Know When to Talk and Know When to End Things
As a food manager, you're not just in charge of making sure the dishes are perfect, and the ingredients are fresh.
You also have to manage your team, which means having conversations that may not be easy or enjoyable. When it comes to uncomfortable talks, it's important to handle them with maturity and professionalism. Learning how to judge when to have a conversation and when it's better to wait will make your life easier.
When you do have a talk, be respectful and clear in your communication. However, it's important to know when to end a conversation. If things get too heated or emotional, it's okay to take a break and return to the conversation later. Remember, your goal as a manager is not just to have a productive kitchen, but to support your staff and create a positive work environment.
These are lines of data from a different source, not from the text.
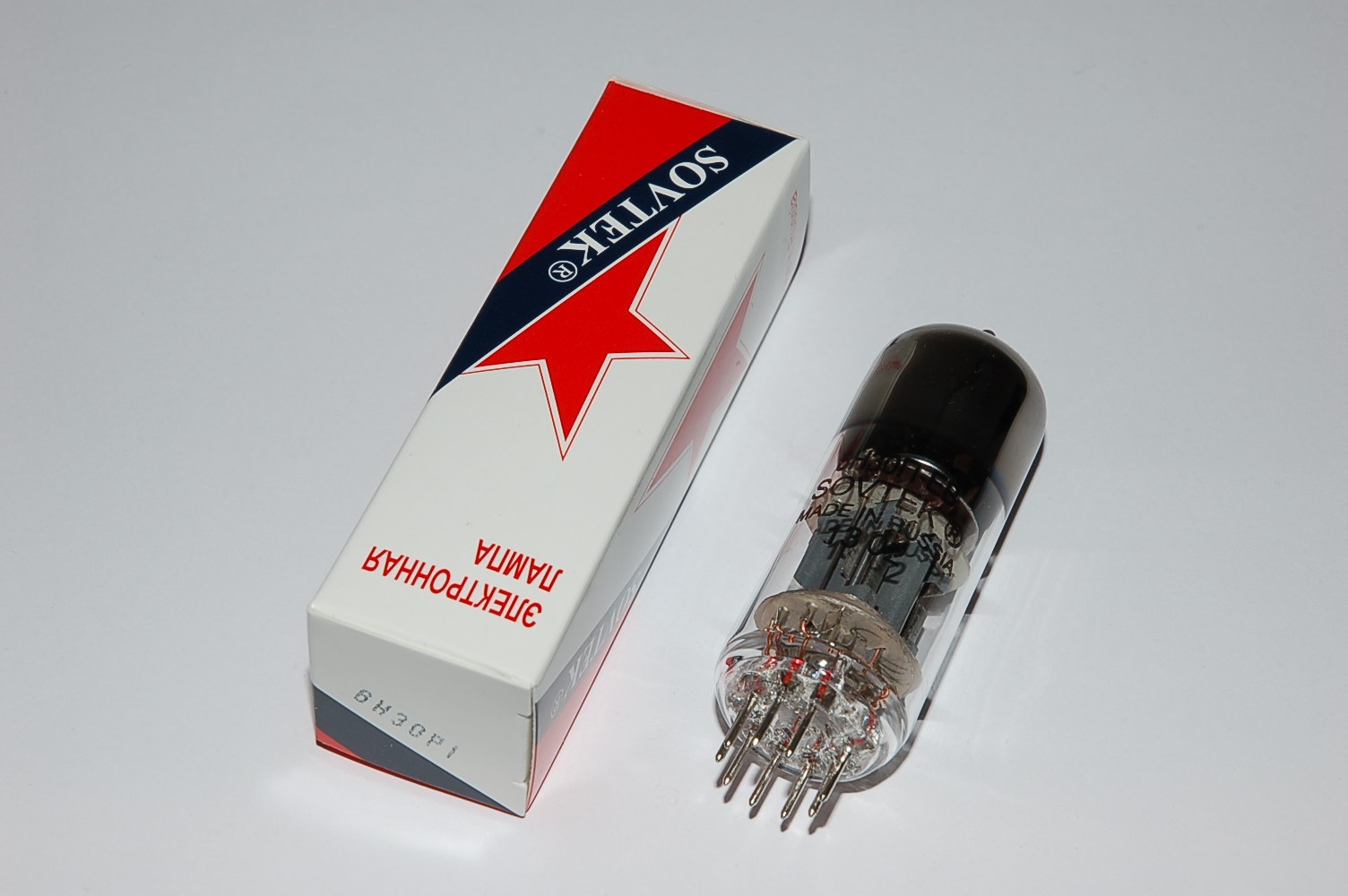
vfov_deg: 14.7
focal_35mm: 93
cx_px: 674
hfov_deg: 21.9
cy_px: 448
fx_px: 3479
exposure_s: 1/60
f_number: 16
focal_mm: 62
Being able to handle uncomfortable conversations effectively is a critical part of that.
Another part of being an effective manager is knowing when the working arrangement with a certain individual isn't going to work out. While having conversations first is always the wisest step, sometimes serious safety or health issues can't be allowed to slide any longer. You may need to take steps to terminate that individual's employment.
It can be stressful to realize that you need to fire someone–especially when you have shifts to fill. Fortunately, there are all kinds of resources out there that can help you fill those shifts, like Poached. This platform helps you find qualified work quickly, so you don't have to worry about leaving gaps behind when you, unfortunately, have to let someone go.
Ultimately, know that you shouldn't take these difficult conversations personally. While they can illuminate improvement areas for all parties involved, they should be viewed as an opportunity for growth and learning.
By equipping yourself with the right skills and resources, you can successfully lead these discussions and create a workplace culture where everyone feels encouraged to perform at their best.